# Smoked Deviled Eggs



## link (Jan 13, 2017)

One of the guys I work with brought in a few dozen fresh eggs from his chickens yesterday so I grabbed a dozen and a half and made some smoked deviled eggs for the guys in my department.

Cold Smoked these for 2 hours last night with beech pellets.  













20170113_085640_resized.jpg



__ link
__ Jan 13, 2017






The guys have already started on them at 8:45 in the morning. They will be gone by lunch.

Thanks for looking 

Link


----------



## mowin (Jan 13, 2017)

That reminds me, I'm supposed smoke up some hard boiled eggs for egg salad. 

Im thinking your eggs won't see lunch time. :drool


----------



## SmokinAl (Jan 13, 2017)

They look delicious!

It's very hard to eat just one, I bet they don't last long!

Al


----------



## buzzy (Dec 23, 2017)

Thought I’d bump to top for others who might have forgotten. Both smoked deviled eggs & smoked egg salad r BANGIN!!!


----------



## GaryHibbert (Dec 23, 2017)

Ha!!  I'd have no problem eating just one of those.  One dozen, that is.  I love deviled eggs but haven't tried smoking them.....yet.
Gary


----------



## buzzy (Dec 24, 2017)

I don’t smoke them but put hard boil eggs in mixture then make deviled or egg salad                         1 dozen hard boil eggs.               1 c water.                                   1/3 c soy sauce.                            1/4 c liquid smoke. (I know frowned on).                                  2 tsp sugar.                                   Mix all together then in frig for a few days. Also great sliced in salads


----------

[Records from a data collection]
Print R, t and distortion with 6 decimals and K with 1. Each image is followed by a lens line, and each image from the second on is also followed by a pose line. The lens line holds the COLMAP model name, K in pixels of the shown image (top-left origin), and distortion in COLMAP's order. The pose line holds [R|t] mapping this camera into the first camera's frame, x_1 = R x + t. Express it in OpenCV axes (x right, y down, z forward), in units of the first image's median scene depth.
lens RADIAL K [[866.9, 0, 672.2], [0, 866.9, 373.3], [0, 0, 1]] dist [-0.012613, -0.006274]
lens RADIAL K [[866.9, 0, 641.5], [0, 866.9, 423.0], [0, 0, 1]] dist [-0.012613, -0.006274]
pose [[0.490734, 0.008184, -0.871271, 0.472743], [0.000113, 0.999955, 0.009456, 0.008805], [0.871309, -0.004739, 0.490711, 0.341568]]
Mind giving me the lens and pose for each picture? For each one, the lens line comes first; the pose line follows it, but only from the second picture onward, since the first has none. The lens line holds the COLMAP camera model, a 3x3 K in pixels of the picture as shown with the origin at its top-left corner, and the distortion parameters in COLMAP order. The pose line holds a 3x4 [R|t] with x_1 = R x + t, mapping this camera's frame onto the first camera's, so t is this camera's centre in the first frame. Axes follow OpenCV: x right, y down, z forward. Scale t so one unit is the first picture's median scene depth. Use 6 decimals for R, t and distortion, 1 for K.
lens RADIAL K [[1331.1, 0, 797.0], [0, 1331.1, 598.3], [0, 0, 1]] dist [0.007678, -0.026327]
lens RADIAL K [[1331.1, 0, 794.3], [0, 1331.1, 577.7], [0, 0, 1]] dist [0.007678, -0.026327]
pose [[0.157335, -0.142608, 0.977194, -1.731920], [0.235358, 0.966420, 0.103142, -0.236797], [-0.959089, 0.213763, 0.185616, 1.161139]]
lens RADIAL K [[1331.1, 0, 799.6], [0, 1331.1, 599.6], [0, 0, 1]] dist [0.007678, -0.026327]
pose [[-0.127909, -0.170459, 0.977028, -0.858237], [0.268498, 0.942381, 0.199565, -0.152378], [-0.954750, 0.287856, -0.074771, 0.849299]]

◆ **Work instruction**
From the thread about smoked deviled eggs, output the stretch from "One of the guys" through "with beech pellets." without changing a word. The items have nothing to do with what comes next.

◆ **Result for this exercise**
One of the guys I work with brought in a few dozen fresh eggs from his chickens yesterday so I grabbed a dozen and a half and made some smoked deviled eggs for the guys in my department.

Cold Smoked these for 2 hours last night with beech pellets.